An international research team from the Autonomous University of Madrid and the Technical University of Denmark (TUD) reported that it used 3D printing to create scaffolds for engineered flat brain organoids. The scaffolds allowed the brain organoid size to be significantly increased and, after 20 days, self-generated folding was observed, according to the scientists who published their study, “Next generation human brain models: engineered flat brain organoids featuring gyrification,” in Biofabrication.
“Brain organoids are considered to be a highly promising in vitro model for the study of the human brain and, despite their various shortcomings, have already been used widely in neurobiological studies. Especially for drug screening applications, a highly reproducible protocol with simple tissue culture steps and consistent output, is required,” the investigators wrote.
“Here we present an engineering approach that addresses several existing shortcomings of brain organoids. By culturing brain organoids with a polycaprolactone scaffold, we were able to modify their shape into a flat morphology. Engineered flat brain organoids (efBOs) possess advantageous diffusion conditions and thus their tissue is better supplied with oxygen and nutrients, preventing the formation of a necrotic tissue core.”

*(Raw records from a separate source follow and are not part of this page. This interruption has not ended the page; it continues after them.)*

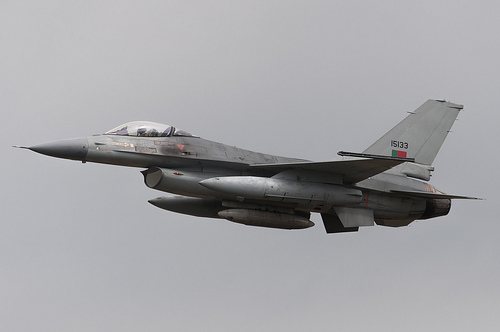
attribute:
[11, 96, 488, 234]
fighter jet — grey, gray, large, flying, silver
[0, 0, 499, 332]
sky — overcast, gray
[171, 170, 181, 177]
light — red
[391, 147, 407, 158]
rectangle — red, green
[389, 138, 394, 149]
number — black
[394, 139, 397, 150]
number — black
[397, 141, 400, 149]
number — black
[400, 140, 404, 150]
number — black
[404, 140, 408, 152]
number — black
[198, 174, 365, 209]
missile — large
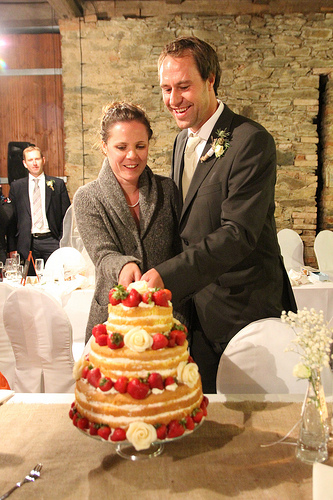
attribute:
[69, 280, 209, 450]
cake — brown,white, red, frosted, three tiered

“Moreover, the efBO protocol is highly simplified and allows to customize the organoid size directly from the start. By seeding cells onto 12 by 12 mm scaffolds, the brain organoid size can be significantly increased. In addition, we were able to observe folding reminiscent of gyrification around day 20, which was self-generated by the tissue.”
“To our knowledge, this is the first study that reports intrinsically caused gyrification of neuronal tissue in vitro. We consider our efBO protocol as a next step towards the generation of a stable and reliable human brain model for drug screening applications and spatial patterning experiments.”

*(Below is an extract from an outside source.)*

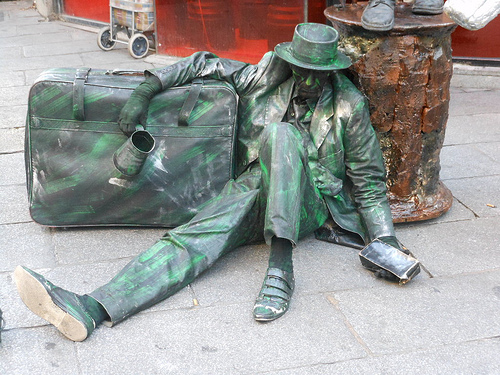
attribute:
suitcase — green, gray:
[26, 68, 243, 228]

“The lack of vascularization leads to diffusion limitations for nutrients and oxygen, resulting in a necrotic tissue core for organoids larger than approximately 500 mm,” said one of the lead authors, Theresa Rothenbücher, a PhD student at the University of Madrid, in addressing one of the shortcomings of existing brain organoids. “In an attempt to solve this problem, brain organoids have been vascularized. While including endothelial cells in the culture system increases the complexity of the model, the generated vessel structures show no functionality (blood flow) in vitro. We are able to circumvent this issue by applying bioengineering techniques.”
According to another lead author, Hakan Gürbüz, from the TUD, “By culturing brain organoids with a polycaprolactone (PCL) scaffold, we were able to modify their shape into a flat morphology. efBOs possess advantageous diffusion conditions and thus their tissue is better supplied with oxygen and nutrients, preventing the formation of a necrotic tissue core. The shift from a spherical to a flat shape leads to a significant increase in size and surface-to-volume ratio of the brain organoids.”

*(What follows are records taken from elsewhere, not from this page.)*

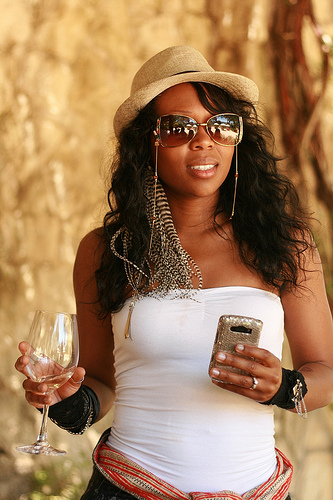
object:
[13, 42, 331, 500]
woman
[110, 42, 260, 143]
hat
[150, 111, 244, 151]
sunglasses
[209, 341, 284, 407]
left hand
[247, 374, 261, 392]
ring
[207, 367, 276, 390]
finger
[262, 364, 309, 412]
wristband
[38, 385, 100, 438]
wristband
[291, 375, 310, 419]
detail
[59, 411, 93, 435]
detail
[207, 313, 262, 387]
cell phone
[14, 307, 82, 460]
wine glass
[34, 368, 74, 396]
liquid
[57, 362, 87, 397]
right thumb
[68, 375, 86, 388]
ring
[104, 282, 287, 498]
tube top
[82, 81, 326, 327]
hair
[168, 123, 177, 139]
person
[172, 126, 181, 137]
person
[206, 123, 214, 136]
person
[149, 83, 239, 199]
face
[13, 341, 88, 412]
hand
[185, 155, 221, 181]
mouth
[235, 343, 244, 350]
fingernail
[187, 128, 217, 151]
nose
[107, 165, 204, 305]
feathers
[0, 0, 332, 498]
wall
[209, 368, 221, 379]
fingernail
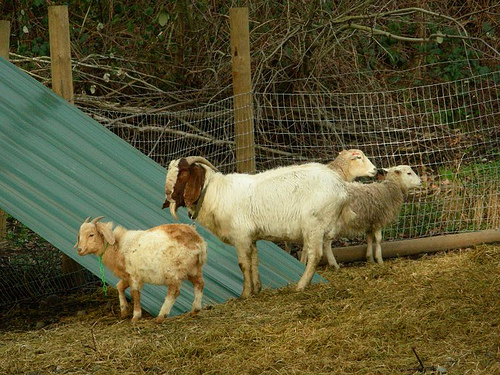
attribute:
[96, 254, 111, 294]
chain — green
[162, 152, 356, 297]
goat — white, brown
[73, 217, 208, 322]
baby goat — tan, white, smallest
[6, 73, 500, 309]
fence — wired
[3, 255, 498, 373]
grass — green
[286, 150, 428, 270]
sheep — white, smaller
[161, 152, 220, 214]
head — brown, white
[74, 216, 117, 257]
head — white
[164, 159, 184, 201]
face — brown, white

eFBOs also offer increased potential to create biologically relevant systems, due to the complexity of the models that they enable, the research team pointed out. Ensuring the long-term viability of these models is a major aim of this branch of research, which has been difficult until now. Flat organoids appear to address the problem of longevity by avoiding the formation of necrotic tissue.
The 3D printing of scaffolds was key to overcoming the shape limitations of the previous spherical models, emphasized contributing TDU author Jenny Emneus, PhD.
“By introducing a 3D-printed scaffold into the culture protocol, the size of the brain organoids and the tissue density and thickness can be tuned,” she said, adding that the resulting model showed consistent formation of neuroepithelial folding resembling gyrification.